Saturday, May 07, 2011

I'm not opposed to using business and marketing language when discussing the church. At licensing school we had to learn the mantra that "You have to run the church like a business. But, the church is not a business."

In contemporary circles, many discussions focus on growing our churches. Some people don't believe this is important. I tend not to have too much time for them. The rest of us seem to fall into two groups. One group insists that we just have to pray more. I hope they do.

The other group tends toward changing methods and practices which are ineffective.

Ineffective churches bother me for one reason. It takes just as much time, energy, and resources to run an ineffective church as it does to run an effective one. Usually more. My mentor has often said that if he was in such a position, he would close down half the churches in America: and not necessarily the smallest half!

A common theme has been to focus on improving the product. Church's that focus on this goal tend to work hard to improve their Sunday morning worship services. Something about this paradigm has bothered me for years.

Those who distrust business jargon would contest that Jesus is the product, but - that's not quite right. Jesus isn't a commodity. We don't buy or sell him. We can't focus on making Jesus better.

But, we have been working hard to produce the wrong product. The product that we produce is disciples. As churches we create disciples. While we have worship services, youth ministries, education programs, etc.: these are not the product we create.

The Hershey's corporation has probably spent millions of dollars on the complicated machinery it takes to produce Hershey's kisses. But, other than an occasional tour or 30-minute special, we never see the machinery. On a daily basis, we see the product and not the machinery required to produce the product. What if you had to tour the factory every time you wanted a delicious chocolate kiss?

You probably wouldn't be eating too many chocolate kisses. And yet, week after week, we attempt to expose pre-Christians to the machinery and not the product.

Perhaps it is time to turn that idea upside down. Maybe we need to hide the machinery and show off the product. Maybe we need to stop pushing worship attendance and begin pushing our disciples out into the world. And not to do "ministry." But, just to be out in the world.
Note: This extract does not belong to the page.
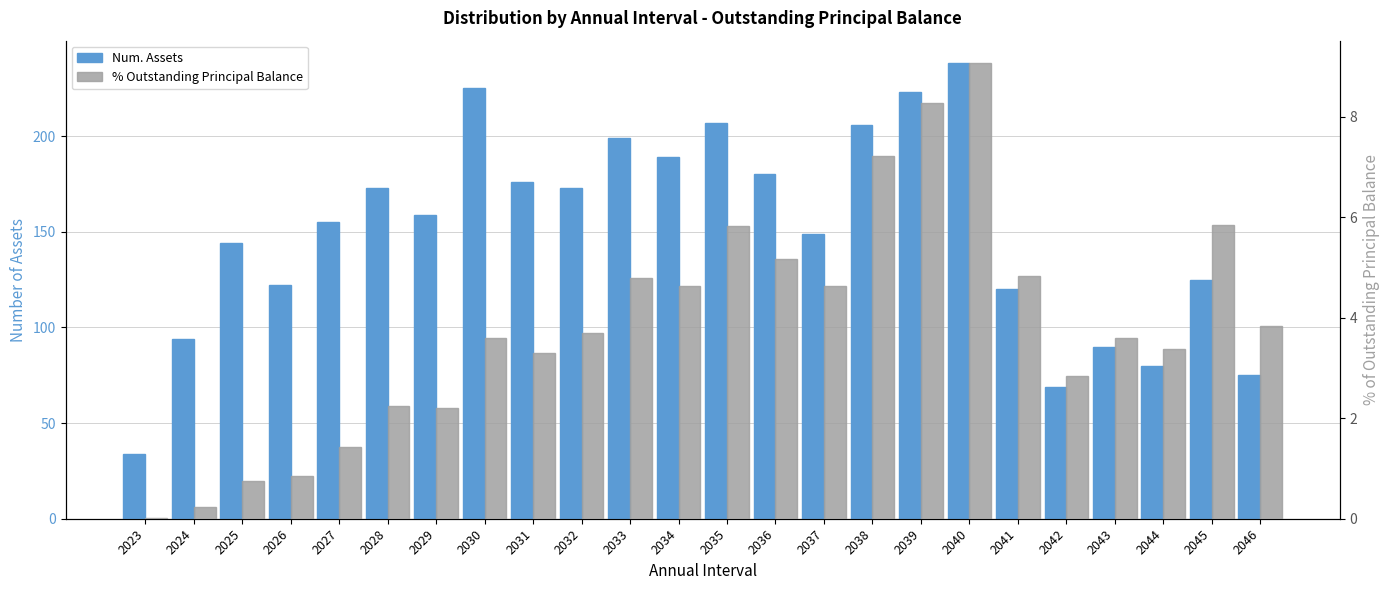

True or false: Num. Assets has a value of 120.0 at 2041.

True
What would it take to move our churches toward the goal of producing BETTER disciples. Not more of them, but qualitatively better Christians.

Would we need to scrap the Sunday worship service? Would we need to individualise Christian education? Would our structure need to change to allow for one-on-one discipling instead of weekly lecturing? Would burn-out be as common or as severe?


The mission statement of the United Methodist Church (with just a touch of business jargon) is "to make disciples of Jesus Christ for the transformation of the world." The commission was to make disciples. Church as we know it is almost entirely absent in the Bible.

Our focus must again move toward producing disciples. Not members, not worshippers, not attendees; but disciples. Unless our machinery is creating people willing to go anywhere and do anything in the pursuit of Jesus Christ and the transformation of the world - it is time to replace the machinery.

Looking around ... I'm going to vote that it's time to replace some machinery.